Russian Paratroopers
The Russian government claims that its paratroopers entered the Ukraine by accident. Str/Reuters

Russia has claimed that a group of Russian paratroopers who were captured by Ukrainian forces in eastern Ukraine had crossed the border "by accident".

Ukraine confirmed that 10 Russian paratroopers had been captured and, as proof of this, released interview footage with some of the captive military personnel. In one interview, an alleged Russian paratrooper is quoted as saying: "Stop sending in our boys. Why? This is not our war. And if we weren't here, none of this would have happened."

"The soldiers really did participate in a patrol of a section of the Russian-Ukrainian border, crossed it by accident on an unmarked section," a Russian defence ministry source told Russian news agency RIA Novosti. "As far as we understand they showed no resistance to the armed forces of Ukraine when they were detained."

"We did not give much publicity to that. We just returned all those willing to return to Ukrainian territory at safe places," the source said of claims that 500 Ukrainian troops had also crossed the border at different times since the conflict began.

Prisoners of civil war

Ukraine's security service said that the Ukrainian military had caught the 10 Russian paratroopers near Dzerkalne village, 50km (30 miles) southeast of Donetsk, the Ukrainian city held by pro-Russian separatists.

Ukrainian television reported that the Russian men were from the 331st regiment of the 98th Svirsk airborne division.

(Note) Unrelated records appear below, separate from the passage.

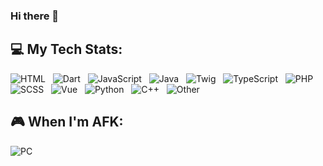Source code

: ### Hi there 👋

## 💻 My Tech Stats:
![HTML](https://img.shields.io/badge/HTML_23.9%-%23E34F26.svg?style=for-the-badge&logo=html5&logoColor=white) &nbsp;
![Dart](https://img.shields.io/badge/Dart_13.9%-%230175C2.svg?style=for-the-badge&logo=dart&logoColor=white) &nbsp;
![JavaScript](https://img.shields.io/badge/JavaScript_11%-%23323330.svg?style=for-the-badge&logo=javascript&logoColor=%23F7DF1E) &nbsp;
![Java](https://img.shields.io/badge/Java_9.3%-%23ED8B00.svg?style=for-the-badge&logo=openjdk&logoColor=white) &nbsp;
![Twig](https://img.shields.io/badge/Twig_8.3%-%23000000.svg?style=for-the-badge&logo=symfony&logoColor=white) &nbsp;
![TypeScript](https://img.shields.io/badge/TypeScript_7.9%-%23007ACC.svg?style=for-the-badge&logo=javascript&logoColor=white) &nbsp;
![PHP](https://img.shields.io/badge/PHP_6.4%-%23777BB4.svg?style=for-the-badge&logo=php&logoColor=white) &nbsp;
![SCSS](https://img.shields.io/badge/SCSS_6.3%-hotpink.svg?style=for-the-badge&logo=sass&logoColor=white) &nbsp;
![Vue](https://img.shields.io/badge/Vue_5.7%-%2335495e.svg?style=for-the-badge&logo=vuedotjs&logoColor=%234FC08D) &nbsp;
![Python](https://img.shields.io/badge/Python_4.3%-%233670A0.svg?style=for-the-badge&logo=python&logoColor=%23ffdd54) &nbsp;
![C++](https://img.shields.io/badge/C++_1.9%-%2300599C.svg?style=for-the-badge&logo=cplusplus&logoColor=white) &nbsp;
![Other](https://img.shields.io/badge/Other_1%-%232A2F3D.svg?style=for-the-badge&logo=null&logoColor=null) &nbsp;

## 🎮 When I'm AFK:

![PC](https://img.shields.io/badge/PC-%23556DB3?style=for-the-badge&logo=pcgamingwiki&logoColor=white) &nbsp;

<!--
**Pelagoss/Pelagoss** is a ✨ _special_ ✨ repository because its `README.md` (this file) appears on your GitHub profile.

Here are some ideas to get you started:

- 🔭 I’m currently working on ...
- 🌱 I’m currently learning ...
- 👯 I’m looking to collaborate on ...
- 🤔 I’m looking for help with ...
- 💬 Ask me about ...
- 📫 How to reach me: ...
- 😄 Pronouns: ...
- ⚡ Fun fact: ...
-->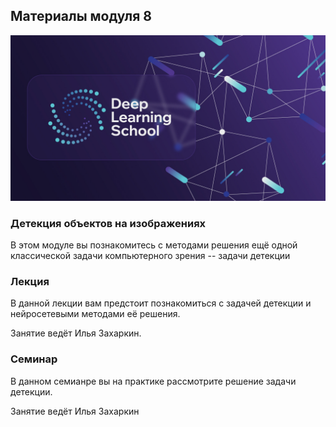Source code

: ## Материалы модуля 8
<div align="center">
  <img src="../images/dls.png">
</div>

### Детекция объектов на изображениях

В этом модуле вы познакомитесь с методами решения ещё одной классической задачи компьютерного зрения -- задачи детекции

### Лекция
В данной лекции вам предстоит познакомиться с задачей детекции и нейросетевыми методами её решения.

Занятие ведёт Илья Захаркин.

### Семинар
В данном семианре вы на практике рассмотрите решение задачи детекции. 

Занятие ведёт Илья Захаркин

Petro Poroshenko Ukraine Russia
Ukrainian president Petro Poroshenko has dissolved Ukraine's parliament. Reuters

The capture of the troops comes after Ukrainian president Petro Poroshenko announced he is dissolving parliament to prepare for elections in October, before he and Russian president Vladimir Putin meet at a summit in the Belarussian capital of Minsk.

The summit, organised to discuss the ongoing crisis, is also set to be attended by senior European Union officials. It will mark the first face-to-face meeting of the pair since a World War Two commemoration ceremony in June.

"I hope very much our Western colleagues… won't just come with expectations we will somehow magically solve things for them. That will not work," Russian foreign minister Sergei Lavrov told a news conference.

UN agencies estimate that more than 2,000 people have been killed in the fighting between the pro-Russian rebels and the Ukrainian military since April.

The downing of Malaysia Airlines flight MH17, for which pro-Russian rebels are suspected, killing 298 passengers and crew, highlighted the poor relationship between the ex-Soviet state and Russia, and Moscow's relationship with the separatists in eastern Ukraine.